En larmes, « brisé », le militant kényan des droits humains, Boniface Mwangi, a raconté lundi 2 juin la « torture sexuelle » et les brutalités que lui ont infligé mi-mai les forces de sécurité tanzaniennes lors de son enlèvement à Dar es-Salaam.
L’opposition tanzanienne et les ONG de défense des droits humains dénoncent la répression politique croissante de la part de l’exécutif de la présidente Samia Suluhu Hassan, qu’ils accusent de retomber dans les pratiques autoritaires de son prédécesseur John Magufuli (2015-2021).
Il y a une dizaine de jours, l’activiste ougandaise Agather Atuhaire, avec qui Boniface Mwangi avait été enlevé, avait dénoncé des exactions similaires auprès de l’Agence France-Presse (AFP). Tous deux avaient été arrêtés le 19 mai dans la capitale économique Dar es-Salaam, où ils étaient venus soutenir le chef de l’opposition tanzanienne, Tundu Lissu, qui comparaissait devant la justice pour trahison, un crime passible de la peine de mort.
« Ce qu’ils nous ont fait, cela me brise », a témoigné M. Mwangi, qui est arrivé lors d’une conférence de presse à Nairobi avec Mme Atuhaire en s’appuyant sur des béquilles, les pieds dans des attelles. « Je hurlais tellement fort que je ne pouvais plus respirer. Je n’avais même pas de larmes tellement c’était douloureux », a poursuivi ce militant des droits humains kényan, narrant les coups à répétition sur la plante des pieds, mais aussi l’insertion de doigts et d’objets dans son anus. Pendant qu’il était torturé, « ils me disaient : “Dis asante [merci en swahili] Samia” », en référence à la présidente tanzanienne, Samia Suluhu Hassan, a-t-il encore raconté.
« La seule chose que je désire, c’est la justice »
M. Mwangi avait été trouvé le 22 mai au bord d’une route du nord de la Tanzanie, près de la frontière kényane. Agather Atuhaire a dit avoir été le lendemain déposée au petit matin par des agents tanzaniens près de la frontière ougandaise. Le jour de l’arrestation des deux militants des droits humains, la présidente tanzanienne avait demandé à ses forces de sécurité d’interdire l’accès au pays aux « activistes » étrangers qui tentent de « s’ingérer dans nos affaires ».
« Je viens d’un pays très dictatorial, où règne l’impunité. Mais je n’aurais jamais imaginé qu’un jour je trouverais un pays étranger pire, un gouvernement pire », s’est indignée Mme Atuhaire lors de la même conférence de presse à Nairobi. « Vous ne pouvez pas être la cheffe d’Etat, la présidente, et cautionner publiquement et sans vergogne la torture, les violences sexuelles », a-t-elle encore dénoncé.

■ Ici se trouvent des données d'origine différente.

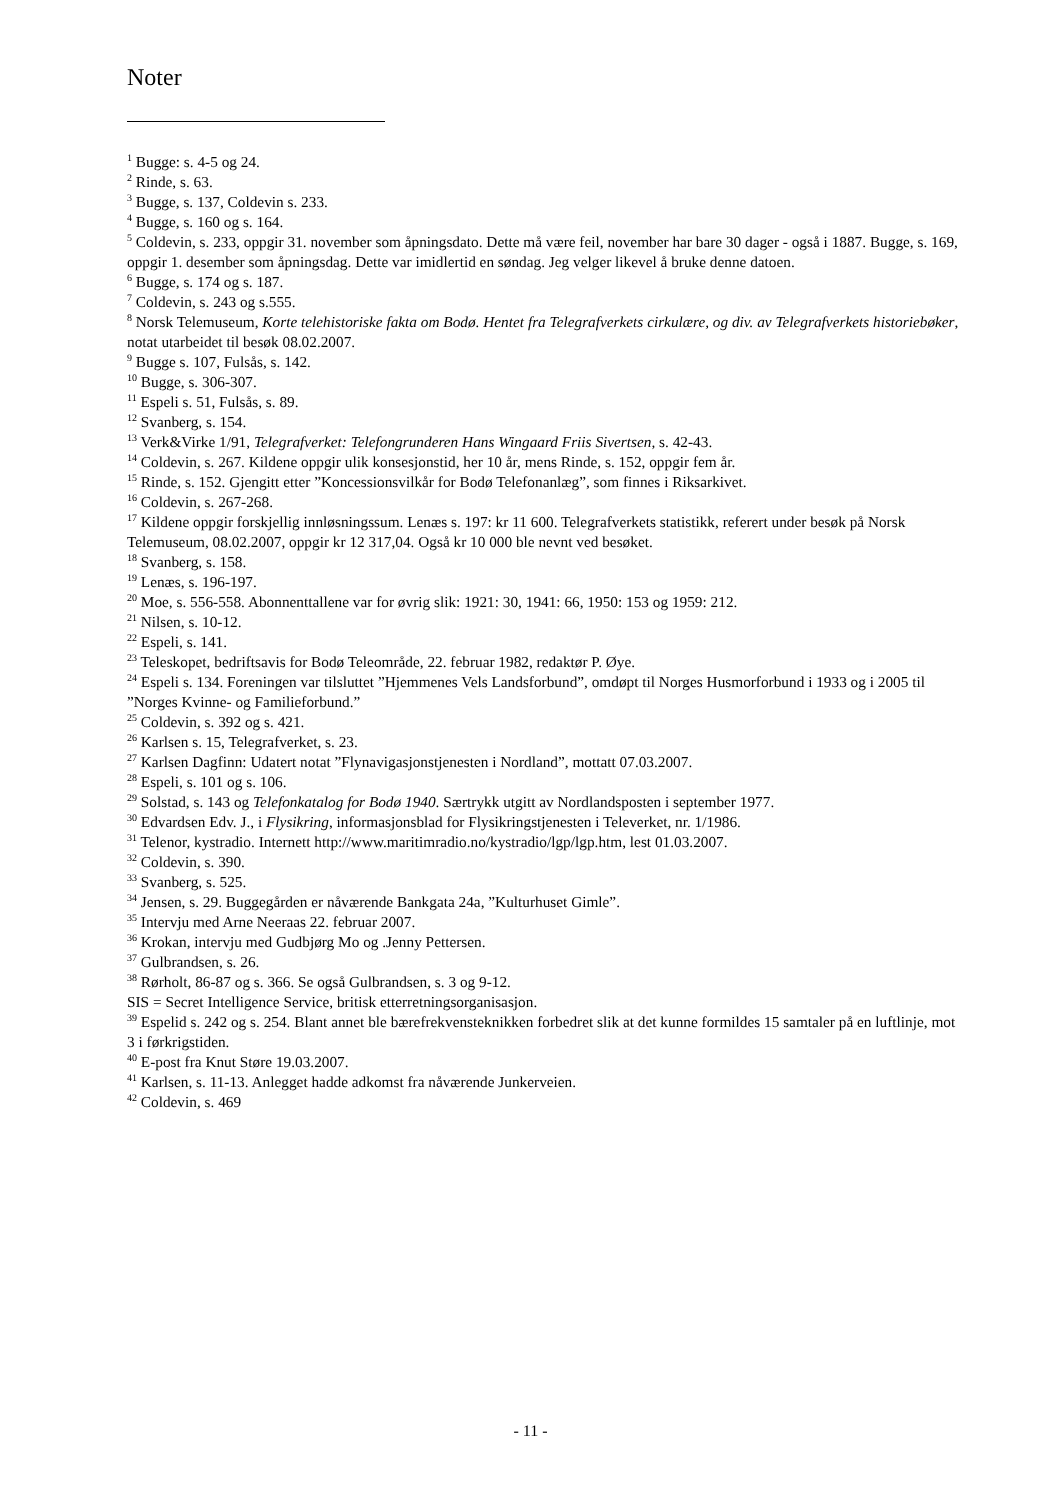Noter
<sup>1</sup> Bugge: s. 4-5 og 24.
<sup>2</sup> Rinde, s. 63.
<sup>3</sup> Bugge, s. 137, Coldevin s. 233.
<sup>4</sup> Bugge, s. 160 og s. 164.
<sup>5</sup> Coldevin, s. 233, oppgir 31. november som åpningsdato. Dette må være feil, november har bare 30 dager - også i 1887. Bugge, s. 169, oppgir 1. desember som åpningsdag. Dette var imidlertid en søndag. Jeg velger likevel å bruke denne datoen.
<sup>6</sup> Bugge, s. 174 og s. 187.
<sup>7</sup> Coldevin, s. 243 og s.555.
<sup>8</sup> Norsk Telemuseum, Korte telehistoriske fakta om Bodø. Hentet fra Telegrafverkets cirkulære, og div. av Telegrafverkets historiebøker, notat utarbeidet til besøk 08.02.2007.
<sup>9</sup> Bugge s. 107, Fulsås, s. 142.
<sup>10</sup> Bugge, s. 306-307.
<sup>11</sup> Espeli s. 51, Fulsås, s. 89.
<sup>12</sup> Svanberg, s. 154.
<sup>13</sup> Verk&Virke 1/91, Telegrafverket: Telefongrunderen Hans Wingaard Friis Sivertsen, s. 42-43.
<sup>14</sup> Coldevin, s. 267. Kildene oppgir ulik konsesjonstid, her 10 år, mens Rinde, s. 152, oppgir fem år.
<sup>15</sup> Rinde, s. 152. Gjengitt etter ”Koncessionsvilkår for Bodø Telefonanlæg”, som finnes i Riksarkivet.
<sup>16</sup> Coldevin, s. 267-268.
<sup>17</sup> Kildene oppgir forskjellig innløsningssum. Lenæs s. 197: kr 11 600. Telegrafverkets statistikk, referert under besøk på Norsk Telemuseum, 08.02.2007, oppgir kr 12 317,04. Også kr 10 000 ble nevnt ved besøket.
<sup>18</sup> Svanberg, s. 158.
<sup>19</sup> Lenæs, s. 196-197.
<sup>20</sup> Moe, s. 556-558. Abonnenttallene var for øvrig slik: 1921: 30, 1941: 66, 1950: 153 og 1959: 212.
<sup>21</sup> Nilsen, s. 10-12.
<sup>22</sup> Espeli, s. 141.
<sup>23</sup> Teleskopet, bedriftsavis for Bodø Teleområde, 22. februar 1982, redaktør P. Øye.
<sup>24</sup> Espeli s. 134. Foreningen var tilsluttet ”Hjemmenes Vels Landsforbund”, omdøpt til Norges Husmorforbund i 1933 og i 2005 til ”Norges Kvinne- og Familieforbund.”
<sup>25</sup> Coldevin, s. 392 og s. 421.
<sup>26</sup> Karlsen s. 15, Telegrafverket, s. 23.
<sup>27</sup> Karlsen Dagfinn: Udatert notat ”Flynavigasjonstjenesten i Nordland”, mottatt 07.03.2007.
<sup>28</sup> Espeli, s. 101 og s. 106.
<sup>29</sup> Solstad, s. 143 og Telefonkatalog for Bodø 1940. Særtrykk utgitt av Nordlandsposten i september 1977.
<sup>30</sup> Edvardsen Edv. J., i Flysikring, informasjonsblad for Flysikringstjenesten i Televerket, nr. 1/1986.
<sup>31</sup> Telenor, kystradio. Internett http://www.maritimradio.no/kystradio/lgp/lgp.htm, lest 01.03.2007.
<sup>32</sup> Coldevin, s. 390.
<sup>33</sup> Svanberg, s. 525.
<sup>34</sup> Jensen, s. 29. Buggegården er nåværende Bankgata 24a, ”Kulturhuset Gimle”.
<sup>35</sup> Intervju med Arne Neeraas 22. februar 2007.
<sup>36</sup> Krokan, intervju med Gudbjørg Mo og .Jenny Pettersen.
<sup>37</sup> Gulbrandsen, s. 26.
<sup>38</sup> Rørholt, 86-87 og s. 366. Se også Gulbrandsen, s. 3 og 9-12.
SIS = Secret Intelligence Service, britisk etterretningsorganisasjon.
<sup>39</sup> Espelid s. 242 og s. 254. Blant annet ble bærefrekvensteknikken forbedret slik at det kunne formildes 15 samtaler på en luftlinje, mot 3 i førkrigstiden.
<sup>40</sup> E-post fra Knut Støre 19.03.2007.
<sup>41</sup> Karlsen, s. 11-13. Anlegget hadde adkomst fra nåværende Junkerveien.
<sup>42</sup> Coldevin, s. 469
- 11 -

Une plainte avait été déposée en Tanzanie pour les tortures subies et qu’elle se battrait jusqu’au bout, a annoncé la militante ougandaise : « La seule chose que je désire, c’est la justice, a-t-elle insisté. C’est ce qui m’a permis de tenir le coup dans cette situation. » « Nous sommes donc ici pour partager notre histoire et pour dire que nos corps sont peut-être brisés, mais notre esprit est fort », a encore souligné M. Mwangi, regrettant que la « plupart des militants tanzaniens vivent des choses similaires ».

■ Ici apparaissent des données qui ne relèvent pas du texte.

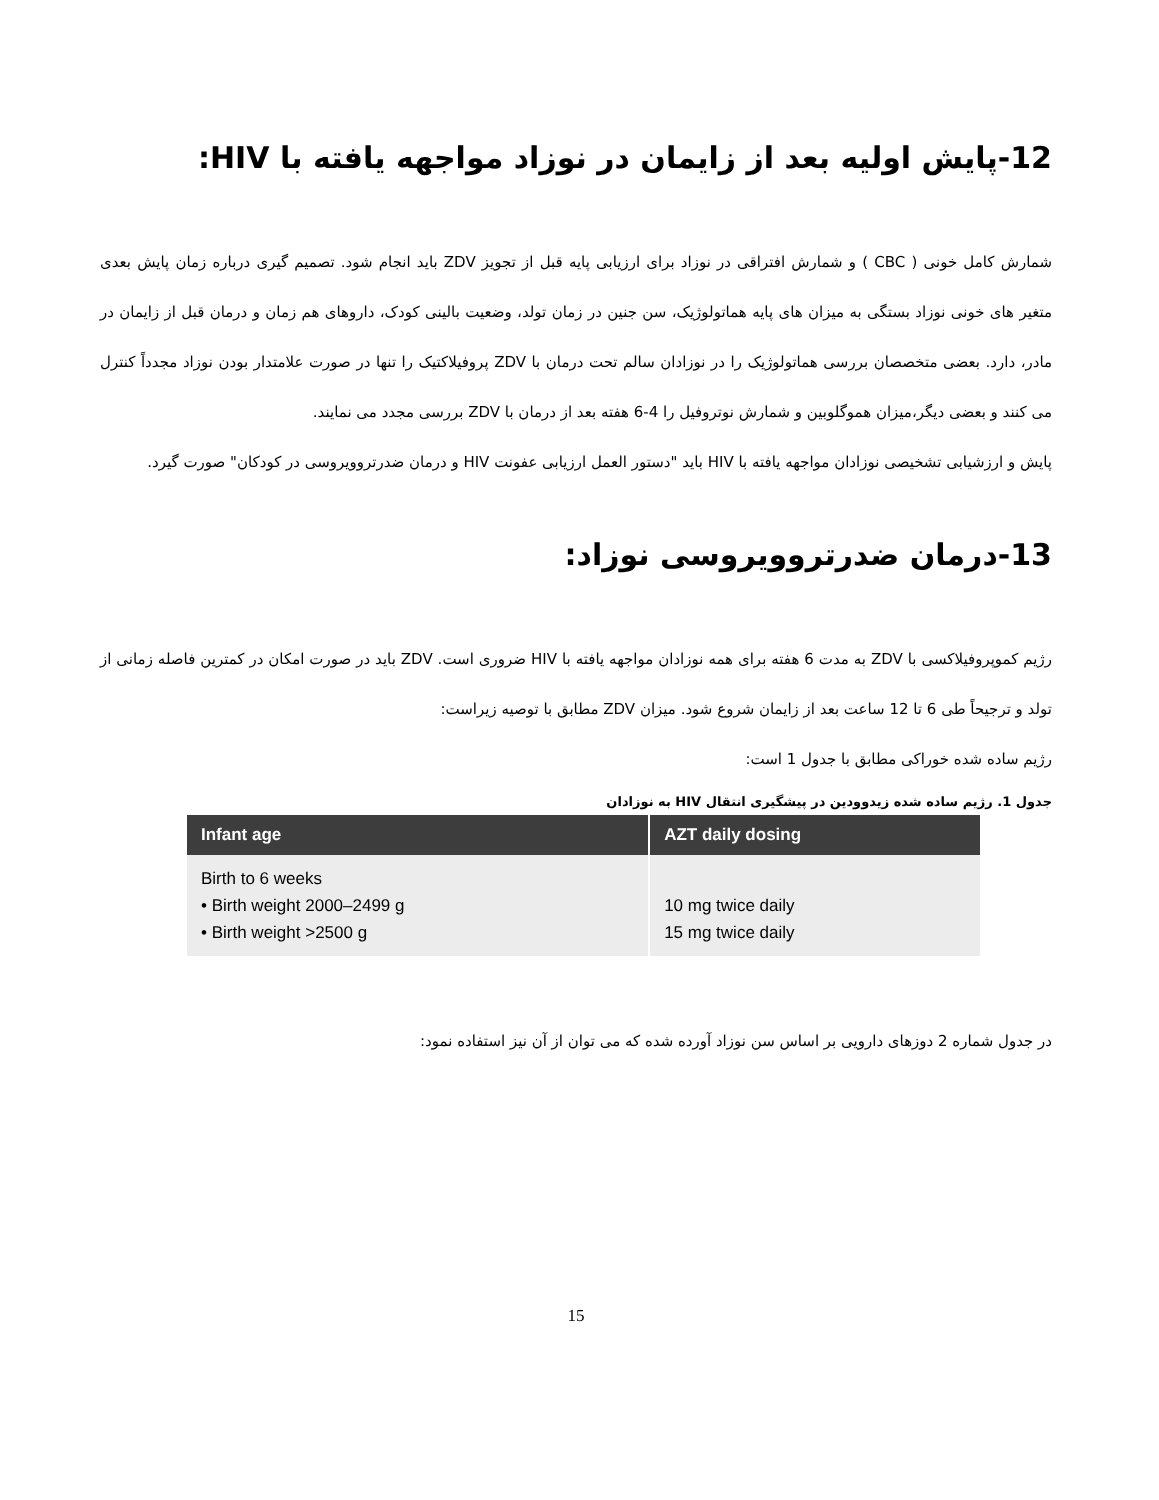12-پایش اولیه بعد از زایمان در نوزاد مواجهه یافته با HIV:
شمارش کامل خونی ( CBC ) و شمارش افتراقی در نوزاد برای ارزیابی پایه قبل از تجویز ZDV باید انجام شود. تصمیم گیری درباره زمان پایش بعدی متغیر های خونی نوزاد بستگی به میزان های پایه هماتولوژیک، سن جنین در زمان تولد، وضعیت بالینی کودک، داروهای هم زمان و درمان قبل از زایمان در مادر، دارد. بعضی متخصصان بررسی هماتولوژیک را در نوزادان سالم تحت درمان با ZDV پروفیلاکتیک را تنها در صورت علامتدار بودن نوزاد مجدداً کنترل می کنند و بعضی دیگر،میزان هموگلوبین و شمارش نوتروفیل را 4-6 هفته بعد از درمان با ZDV بررسی مجدد می نمایند.
پایش و ارزشیابی تشخیصی نوزادان مواجهه یافته با HIV باید "دستور العمل ارزیابی عفونت HIV و درمان ضدرتروویروسی در کودکان" صورت گیرد.
13-درمان ضدرتروویروسی نوزاد:
رژیم کموپروفیلاکسی با ZDV به مدت 6 هفته برای همه نوزادان مواجهه یافته با HIV ضروری است. ZDV باید در صورت امکان در کمترین فاصله زمانی از تولد و ترجیحاً طی 6 تا 12 ساعت بعد از زایمان شروع شود. میزان ZDV مطابق با توصیه زیراست:
رژیم ساده شده خوراکی مطابق با جدول 1 است:
جدول 1. رژیم ساده شده زیدوودین در پیشگیری انتقال HIV به نوزادان
| Infant age | AZT daily dosing |
| --- | --- |
| Birth to 6 weeks • Birth weight 2000–2499 g • Birth weight >2500 g | 10 mg twice daily 15 mg twice daily |
در جدول شماره 2 دوزهای دارویی بر اساس سن نوزاد آورده شده که می توان از آن نیز استفاده نمود:
15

Des élections présidentielle et législatives sont prévues en octobre dans ce pays d’Afrique de l’Est de plus de 65 millions d’habitants, gouverné par le même parti depuis l’indépendance en 1961. Tundu Lissu, principal adversaire pressenti de la présidente, a été arrêté et inculpé début avril pour trahison pour ses « incitations à bloquer les élections », selon la police. Ses partisans dénoncent des accusations politiques et son parti a été exclu des prochains scrutins. L’opposant est apparu au tribunal lundi et a réitéré devant le public sa campagne « pas de réformes, pas d’élections », ce qui lui valu une mise en garde d’un magistrat. L’affaire a été reportée au 16 juin.